Selective nanopore sequencing of human BRCA1 by Cas9-assisted targeting of chromosome segments (CATCH)
Author(s) -
Tslil Gabrieli,
Hila Sharim,
Dena Fridman,
Nissim Arbib,
Yael Michaeli,
Yuval Ebenstein
Publication year - 2018
Publication title -
nucleic acids research
Language(s) - English
Resource type - Journals
SCImago Journal Rank - 9.008
H-Index - 537
eISSN - 1362-4954
pISSN - 0305-1048
DOI - 10.1093/nar/gky411
Subject(s) - nanopore sequencing , biology , dna sequencing , genetics , illumina dye sequencing , deep sequencing , cas9 , computational biology , minion , nanopore , bacterial artificial chromosome , crispr , single cell sequencing , molecular inversion probe , genomics , gene , genome , exome sequencing , single nucleotide polymorphism , mutation , genotype , materials science , nanotechnology
Next generation sequencing (NGS) is challenged by structural and copy number variations larger than the typical read length of several hundred bases. Third-generation sequencing platforms such as single-molecule real-time (SMRT) and nanopore sequencing provide longer reads and are able to characterize variations that are undetected in NGS data. Nevertheless, these technologies suffer from inherent low throughput which prohibits deep sequencing at reasonable cost without target enrichment. Here, we optimized Cas9-Assisted Targeting of CHromosome segments (CATCH) for nanopore sequencing of the breast cancer gene BRCA1. A 200 kb target containing the 80 kb BRCA1 gene body and its flanking regions was isolated intact from primary human peripheral blood cells, allowing long-range amplification and long-read nanopore sequencing.

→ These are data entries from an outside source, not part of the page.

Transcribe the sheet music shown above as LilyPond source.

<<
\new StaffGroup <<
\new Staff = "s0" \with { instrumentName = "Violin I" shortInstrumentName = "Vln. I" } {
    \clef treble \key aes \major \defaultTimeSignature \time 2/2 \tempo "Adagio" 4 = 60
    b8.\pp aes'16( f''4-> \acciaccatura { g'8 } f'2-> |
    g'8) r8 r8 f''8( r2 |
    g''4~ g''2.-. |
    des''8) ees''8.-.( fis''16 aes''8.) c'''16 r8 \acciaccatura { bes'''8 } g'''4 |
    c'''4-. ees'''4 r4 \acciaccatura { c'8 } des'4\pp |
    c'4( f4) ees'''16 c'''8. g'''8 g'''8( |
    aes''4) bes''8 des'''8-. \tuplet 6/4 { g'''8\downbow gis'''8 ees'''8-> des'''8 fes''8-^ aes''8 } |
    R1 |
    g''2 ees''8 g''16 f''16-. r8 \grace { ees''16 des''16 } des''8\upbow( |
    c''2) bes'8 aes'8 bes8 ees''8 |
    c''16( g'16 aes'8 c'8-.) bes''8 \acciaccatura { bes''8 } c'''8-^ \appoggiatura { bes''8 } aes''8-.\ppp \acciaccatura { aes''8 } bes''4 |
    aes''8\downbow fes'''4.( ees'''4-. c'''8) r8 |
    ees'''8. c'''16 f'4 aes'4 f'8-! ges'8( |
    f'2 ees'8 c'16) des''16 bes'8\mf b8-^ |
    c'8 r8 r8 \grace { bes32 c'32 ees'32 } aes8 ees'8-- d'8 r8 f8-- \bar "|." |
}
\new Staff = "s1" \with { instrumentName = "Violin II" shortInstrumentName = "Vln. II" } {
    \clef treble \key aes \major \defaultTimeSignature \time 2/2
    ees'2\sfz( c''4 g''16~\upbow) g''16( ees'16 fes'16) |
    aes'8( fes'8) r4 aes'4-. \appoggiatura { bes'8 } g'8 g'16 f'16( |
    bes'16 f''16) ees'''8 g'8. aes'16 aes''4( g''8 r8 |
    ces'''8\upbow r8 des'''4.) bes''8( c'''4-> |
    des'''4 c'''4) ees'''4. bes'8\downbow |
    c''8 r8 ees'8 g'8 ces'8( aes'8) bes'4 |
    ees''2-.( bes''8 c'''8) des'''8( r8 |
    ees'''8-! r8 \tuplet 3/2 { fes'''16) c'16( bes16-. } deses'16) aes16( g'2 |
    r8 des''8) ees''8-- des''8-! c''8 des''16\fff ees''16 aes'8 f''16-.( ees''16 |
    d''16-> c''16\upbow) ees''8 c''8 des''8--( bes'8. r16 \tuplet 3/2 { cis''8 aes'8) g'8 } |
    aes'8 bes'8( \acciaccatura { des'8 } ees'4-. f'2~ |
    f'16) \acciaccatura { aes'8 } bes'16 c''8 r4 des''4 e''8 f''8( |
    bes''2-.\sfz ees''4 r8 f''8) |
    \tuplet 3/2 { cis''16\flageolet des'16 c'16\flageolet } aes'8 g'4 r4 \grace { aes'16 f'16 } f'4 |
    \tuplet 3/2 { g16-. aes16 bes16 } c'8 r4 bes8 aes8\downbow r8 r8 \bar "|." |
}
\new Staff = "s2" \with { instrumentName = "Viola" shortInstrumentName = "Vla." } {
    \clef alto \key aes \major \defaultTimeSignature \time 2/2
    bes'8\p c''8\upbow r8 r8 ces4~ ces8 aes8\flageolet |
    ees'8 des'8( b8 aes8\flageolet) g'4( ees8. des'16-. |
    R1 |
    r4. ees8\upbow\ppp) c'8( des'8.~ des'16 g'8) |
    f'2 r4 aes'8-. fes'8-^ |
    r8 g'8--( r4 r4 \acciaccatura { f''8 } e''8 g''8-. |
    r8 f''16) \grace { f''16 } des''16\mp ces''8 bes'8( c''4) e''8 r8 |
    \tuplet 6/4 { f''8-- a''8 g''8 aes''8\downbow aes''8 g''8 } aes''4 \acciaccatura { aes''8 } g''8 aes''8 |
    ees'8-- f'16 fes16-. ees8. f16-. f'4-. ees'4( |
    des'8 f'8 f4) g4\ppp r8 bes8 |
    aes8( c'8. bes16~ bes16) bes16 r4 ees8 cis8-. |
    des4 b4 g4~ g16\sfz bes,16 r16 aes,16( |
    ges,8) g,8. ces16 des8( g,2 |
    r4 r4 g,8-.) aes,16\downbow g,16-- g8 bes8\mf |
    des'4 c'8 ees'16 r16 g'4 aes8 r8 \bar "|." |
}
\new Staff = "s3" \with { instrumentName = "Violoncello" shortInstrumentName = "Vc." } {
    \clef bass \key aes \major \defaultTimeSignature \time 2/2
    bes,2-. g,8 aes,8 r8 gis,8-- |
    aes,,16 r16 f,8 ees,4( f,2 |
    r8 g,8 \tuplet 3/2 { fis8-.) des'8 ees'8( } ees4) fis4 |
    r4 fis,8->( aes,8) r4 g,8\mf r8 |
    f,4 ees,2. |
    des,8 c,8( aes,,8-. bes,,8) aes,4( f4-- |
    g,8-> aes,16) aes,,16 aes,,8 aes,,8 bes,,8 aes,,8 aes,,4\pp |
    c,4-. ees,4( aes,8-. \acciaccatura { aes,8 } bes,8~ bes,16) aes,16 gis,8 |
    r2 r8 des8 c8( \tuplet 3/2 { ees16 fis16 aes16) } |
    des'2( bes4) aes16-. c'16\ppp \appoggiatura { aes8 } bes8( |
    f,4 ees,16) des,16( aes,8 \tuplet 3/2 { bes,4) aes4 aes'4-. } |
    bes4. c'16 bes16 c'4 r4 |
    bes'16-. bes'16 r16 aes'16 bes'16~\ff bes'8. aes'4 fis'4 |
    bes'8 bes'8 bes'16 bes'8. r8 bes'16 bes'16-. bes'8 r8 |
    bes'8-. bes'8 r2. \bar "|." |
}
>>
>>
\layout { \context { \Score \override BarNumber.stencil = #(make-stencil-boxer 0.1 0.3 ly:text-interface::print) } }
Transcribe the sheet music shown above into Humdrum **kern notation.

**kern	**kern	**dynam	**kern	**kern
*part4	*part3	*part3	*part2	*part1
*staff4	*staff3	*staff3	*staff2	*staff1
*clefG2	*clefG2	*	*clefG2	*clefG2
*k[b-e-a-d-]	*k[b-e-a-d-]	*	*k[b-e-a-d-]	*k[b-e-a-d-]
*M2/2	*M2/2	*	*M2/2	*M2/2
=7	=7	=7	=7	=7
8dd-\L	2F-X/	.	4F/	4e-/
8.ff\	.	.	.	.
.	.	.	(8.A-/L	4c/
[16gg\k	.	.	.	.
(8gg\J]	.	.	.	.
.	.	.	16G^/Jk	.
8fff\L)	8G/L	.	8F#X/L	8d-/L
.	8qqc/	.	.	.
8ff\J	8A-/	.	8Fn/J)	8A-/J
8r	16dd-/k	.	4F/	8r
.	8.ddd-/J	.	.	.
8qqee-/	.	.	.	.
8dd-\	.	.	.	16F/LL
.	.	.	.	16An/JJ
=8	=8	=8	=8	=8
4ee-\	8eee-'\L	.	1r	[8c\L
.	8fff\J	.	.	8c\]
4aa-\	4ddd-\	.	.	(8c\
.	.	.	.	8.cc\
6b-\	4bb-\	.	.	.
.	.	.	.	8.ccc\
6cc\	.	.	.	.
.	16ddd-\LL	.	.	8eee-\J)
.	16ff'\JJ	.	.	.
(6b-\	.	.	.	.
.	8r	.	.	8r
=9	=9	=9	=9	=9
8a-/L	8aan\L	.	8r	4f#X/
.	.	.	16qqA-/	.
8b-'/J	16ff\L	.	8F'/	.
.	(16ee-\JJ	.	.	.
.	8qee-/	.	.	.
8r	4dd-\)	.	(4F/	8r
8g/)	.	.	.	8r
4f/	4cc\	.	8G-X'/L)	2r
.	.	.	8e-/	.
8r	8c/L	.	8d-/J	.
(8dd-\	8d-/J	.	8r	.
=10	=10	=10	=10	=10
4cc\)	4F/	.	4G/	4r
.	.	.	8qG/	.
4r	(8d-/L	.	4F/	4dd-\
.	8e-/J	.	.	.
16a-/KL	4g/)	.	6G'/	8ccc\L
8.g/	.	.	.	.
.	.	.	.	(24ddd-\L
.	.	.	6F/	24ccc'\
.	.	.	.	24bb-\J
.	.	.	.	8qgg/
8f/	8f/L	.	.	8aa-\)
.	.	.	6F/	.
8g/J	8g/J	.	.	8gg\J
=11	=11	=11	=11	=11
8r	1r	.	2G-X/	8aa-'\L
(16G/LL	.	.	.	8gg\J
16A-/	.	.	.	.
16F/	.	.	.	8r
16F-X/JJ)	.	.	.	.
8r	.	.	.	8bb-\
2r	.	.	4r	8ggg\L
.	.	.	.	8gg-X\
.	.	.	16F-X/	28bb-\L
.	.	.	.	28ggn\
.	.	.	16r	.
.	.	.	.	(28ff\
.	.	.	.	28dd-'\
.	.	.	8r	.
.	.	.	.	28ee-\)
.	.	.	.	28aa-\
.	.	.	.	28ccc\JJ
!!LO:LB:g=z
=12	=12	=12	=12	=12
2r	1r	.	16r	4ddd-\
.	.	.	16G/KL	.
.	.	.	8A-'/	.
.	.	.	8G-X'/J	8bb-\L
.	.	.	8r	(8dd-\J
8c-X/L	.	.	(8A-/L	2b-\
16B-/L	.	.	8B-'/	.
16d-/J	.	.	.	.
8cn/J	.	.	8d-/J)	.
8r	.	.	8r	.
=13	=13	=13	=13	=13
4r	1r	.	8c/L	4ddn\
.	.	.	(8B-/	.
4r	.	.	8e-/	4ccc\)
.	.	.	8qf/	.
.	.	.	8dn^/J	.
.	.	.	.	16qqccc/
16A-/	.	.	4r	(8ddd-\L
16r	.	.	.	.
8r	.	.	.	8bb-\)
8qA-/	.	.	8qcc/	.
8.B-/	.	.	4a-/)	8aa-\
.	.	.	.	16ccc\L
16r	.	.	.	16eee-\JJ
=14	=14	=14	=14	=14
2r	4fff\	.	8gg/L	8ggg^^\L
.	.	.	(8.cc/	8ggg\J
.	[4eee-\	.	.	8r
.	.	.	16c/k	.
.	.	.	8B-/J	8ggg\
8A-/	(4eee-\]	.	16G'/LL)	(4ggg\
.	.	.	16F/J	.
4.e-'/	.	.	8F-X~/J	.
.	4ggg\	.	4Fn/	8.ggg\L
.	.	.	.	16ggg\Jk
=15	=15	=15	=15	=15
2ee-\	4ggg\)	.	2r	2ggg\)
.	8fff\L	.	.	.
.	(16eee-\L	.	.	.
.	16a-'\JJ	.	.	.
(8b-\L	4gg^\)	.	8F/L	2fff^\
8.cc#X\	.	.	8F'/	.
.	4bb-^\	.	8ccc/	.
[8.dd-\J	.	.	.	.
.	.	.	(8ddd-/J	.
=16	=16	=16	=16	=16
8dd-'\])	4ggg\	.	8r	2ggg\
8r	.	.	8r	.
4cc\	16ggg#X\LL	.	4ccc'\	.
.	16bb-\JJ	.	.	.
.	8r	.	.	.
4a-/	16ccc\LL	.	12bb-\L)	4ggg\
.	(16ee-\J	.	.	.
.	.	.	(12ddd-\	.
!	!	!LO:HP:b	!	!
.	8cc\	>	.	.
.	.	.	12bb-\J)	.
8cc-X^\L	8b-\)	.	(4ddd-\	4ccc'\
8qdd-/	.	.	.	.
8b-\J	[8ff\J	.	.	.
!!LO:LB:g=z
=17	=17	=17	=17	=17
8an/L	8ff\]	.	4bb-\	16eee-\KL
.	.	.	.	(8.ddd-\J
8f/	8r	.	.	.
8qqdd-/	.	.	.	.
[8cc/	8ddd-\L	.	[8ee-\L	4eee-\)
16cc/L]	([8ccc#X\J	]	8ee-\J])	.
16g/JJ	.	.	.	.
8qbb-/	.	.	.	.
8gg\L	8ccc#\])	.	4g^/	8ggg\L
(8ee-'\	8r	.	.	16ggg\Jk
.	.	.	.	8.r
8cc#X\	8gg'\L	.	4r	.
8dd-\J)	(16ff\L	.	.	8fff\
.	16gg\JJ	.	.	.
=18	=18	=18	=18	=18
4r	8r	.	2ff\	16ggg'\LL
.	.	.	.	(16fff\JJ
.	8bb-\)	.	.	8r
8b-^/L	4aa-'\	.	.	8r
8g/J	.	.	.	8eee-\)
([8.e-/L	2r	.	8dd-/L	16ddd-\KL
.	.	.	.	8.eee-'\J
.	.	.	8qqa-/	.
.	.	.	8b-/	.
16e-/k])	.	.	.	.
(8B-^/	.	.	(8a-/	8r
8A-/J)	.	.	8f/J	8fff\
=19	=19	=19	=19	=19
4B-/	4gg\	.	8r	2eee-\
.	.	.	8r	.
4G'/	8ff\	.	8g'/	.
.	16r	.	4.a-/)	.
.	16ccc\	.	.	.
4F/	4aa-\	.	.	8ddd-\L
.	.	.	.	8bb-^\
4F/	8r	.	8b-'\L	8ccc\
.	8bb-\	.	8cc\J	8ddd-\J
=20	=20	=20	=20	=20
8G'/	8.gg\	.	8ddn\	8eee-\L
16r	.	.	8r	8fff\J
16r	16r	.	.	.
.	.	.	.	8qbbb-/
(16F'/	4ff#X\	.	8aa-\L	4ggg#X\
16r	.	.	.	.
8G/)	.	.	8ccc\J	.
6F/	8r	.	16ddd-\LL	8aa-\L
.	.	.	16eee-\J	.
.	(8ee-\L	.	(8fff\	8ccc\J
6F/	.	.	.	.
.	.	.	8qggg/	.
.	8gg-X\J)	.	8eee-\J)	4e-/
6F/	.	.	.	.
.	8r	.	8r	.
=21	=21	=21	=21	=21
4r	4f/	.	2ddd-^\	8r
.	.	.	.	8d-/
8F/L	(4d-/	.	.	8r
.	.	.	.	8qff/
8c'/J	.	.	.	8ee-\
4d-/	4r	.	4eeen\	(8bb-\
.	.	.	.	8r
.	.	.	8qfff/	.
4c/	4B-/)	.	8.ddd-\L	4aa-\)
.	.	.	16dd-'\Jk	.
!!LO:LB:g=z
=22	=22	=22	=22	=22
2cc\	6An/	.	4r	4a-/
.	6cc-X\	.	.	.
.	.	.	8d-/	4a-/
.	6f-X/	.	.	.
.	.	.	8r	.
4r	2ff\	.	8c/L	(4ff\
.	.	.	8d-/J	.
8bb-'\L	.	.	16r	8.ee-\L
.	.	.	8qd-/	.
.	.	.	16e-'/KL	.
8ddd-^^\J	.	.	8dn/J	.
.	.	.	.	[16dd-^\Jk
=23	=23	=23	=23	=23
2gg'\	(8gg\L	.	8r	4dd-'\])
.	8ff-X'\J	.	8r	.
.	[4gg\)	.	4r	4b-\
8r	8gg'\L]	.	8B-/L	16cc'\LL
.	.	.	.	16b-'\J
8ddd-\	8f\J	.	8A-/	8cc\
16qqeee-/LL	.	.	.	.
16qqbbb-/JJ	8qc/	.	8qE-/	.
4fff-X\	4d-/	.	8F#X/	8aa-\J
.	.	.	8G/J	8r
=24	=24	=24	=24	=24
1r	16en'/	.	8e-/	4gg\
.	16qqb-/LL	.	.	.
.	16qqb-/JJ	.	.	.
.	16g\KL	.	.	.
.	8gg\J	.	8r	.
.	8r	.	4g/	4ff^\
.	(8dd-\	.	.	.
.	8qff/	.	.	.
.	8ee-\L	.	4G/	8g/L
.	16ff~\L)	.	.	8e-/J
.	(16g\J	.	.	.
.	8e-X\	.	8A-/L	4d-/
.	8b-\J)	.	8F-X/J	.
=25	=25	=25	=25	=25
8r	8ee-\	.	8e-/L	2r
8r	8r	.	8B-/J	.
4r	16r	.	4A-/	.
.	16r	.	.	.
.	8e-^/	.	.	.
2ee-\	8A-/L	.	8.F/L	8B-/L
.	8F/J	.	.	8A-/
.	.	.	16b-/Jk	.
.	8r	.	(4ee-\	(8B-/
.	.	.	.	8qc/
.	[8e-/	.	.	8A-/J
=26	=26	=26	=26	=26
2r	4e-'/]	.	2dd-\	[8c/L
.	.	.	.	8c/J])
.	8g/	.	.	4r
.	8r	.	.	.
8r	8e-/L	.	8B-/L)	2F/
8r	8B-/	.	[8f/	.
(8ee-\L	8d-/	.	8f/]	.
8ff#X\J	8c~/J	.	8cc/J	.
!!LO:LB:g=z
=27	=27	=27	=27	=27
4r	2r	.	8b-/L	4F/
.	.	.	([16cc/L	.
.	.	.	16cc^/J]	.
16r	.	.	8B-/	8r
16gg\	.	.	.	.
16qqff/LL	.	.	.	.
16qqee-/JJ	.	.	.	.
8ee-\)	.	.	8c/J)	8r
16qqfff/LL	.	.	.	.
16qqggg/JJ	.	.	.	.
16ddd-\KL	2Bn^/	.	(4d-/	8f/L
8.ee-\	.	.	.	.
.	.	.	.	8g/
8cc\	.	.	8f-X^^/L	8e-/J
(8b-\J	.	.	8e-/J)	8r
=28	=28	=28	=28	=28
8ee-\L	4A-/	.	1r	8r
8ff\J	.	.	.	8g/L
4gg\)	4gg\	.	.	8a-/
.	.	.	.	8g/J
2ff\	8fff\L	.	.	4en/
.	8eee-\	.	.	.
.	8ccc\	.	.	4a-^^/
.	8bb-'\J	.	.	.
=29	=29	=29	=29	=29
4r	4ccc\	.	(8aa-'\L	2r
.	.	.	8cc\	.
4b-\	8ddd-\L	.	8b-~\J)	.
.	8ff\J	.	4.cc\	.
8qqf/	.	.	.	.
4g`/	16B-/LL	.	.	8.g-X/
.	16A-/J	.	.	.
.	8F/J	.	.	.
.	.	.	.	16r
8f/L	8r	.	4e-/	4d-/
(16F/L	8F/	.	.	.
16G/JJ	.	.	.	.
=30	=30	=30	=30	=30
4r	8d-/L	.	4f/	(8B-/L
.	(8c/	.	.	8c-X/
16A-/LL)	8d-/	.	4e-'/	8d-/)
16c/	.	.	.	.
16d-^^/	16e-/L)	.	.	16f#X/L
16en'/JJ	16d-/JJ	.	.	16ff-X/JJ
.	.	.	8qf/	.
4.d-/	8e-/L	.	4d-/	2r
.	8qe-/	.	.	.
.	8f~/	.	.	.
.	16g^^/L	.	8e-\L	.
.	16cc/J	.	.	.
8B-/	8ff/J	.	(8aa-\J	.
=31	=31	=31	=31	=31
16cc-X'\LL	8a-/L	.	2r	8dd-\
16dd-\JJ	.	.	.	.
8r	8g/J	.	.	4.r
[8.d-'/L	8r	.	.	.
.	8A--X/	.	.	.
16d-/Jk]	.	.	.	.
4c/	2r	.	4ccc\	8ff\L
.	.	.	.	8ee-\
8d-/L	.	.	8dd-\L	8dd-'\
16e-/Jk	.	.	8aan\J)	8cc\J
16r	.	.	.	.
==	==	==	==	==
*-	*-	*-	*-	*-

The target was enriched 237-fold and sequenced at up to 70× coverage on a single flow-cell. Overall performance and single-nucleotide polymorphism (SNP) calling were directly compared to Illumina sequencing of the same enriched sample, highlighting the benefits of CATCH for targeted sequencing. The CATCH enrichment scheme only requires knowledge of the target flanking sequence for Cas9 cleavage while providing contiguous data across both coding and non-coding sequence and holds promise for characterization of complex disease-related or highly variable genomic regions.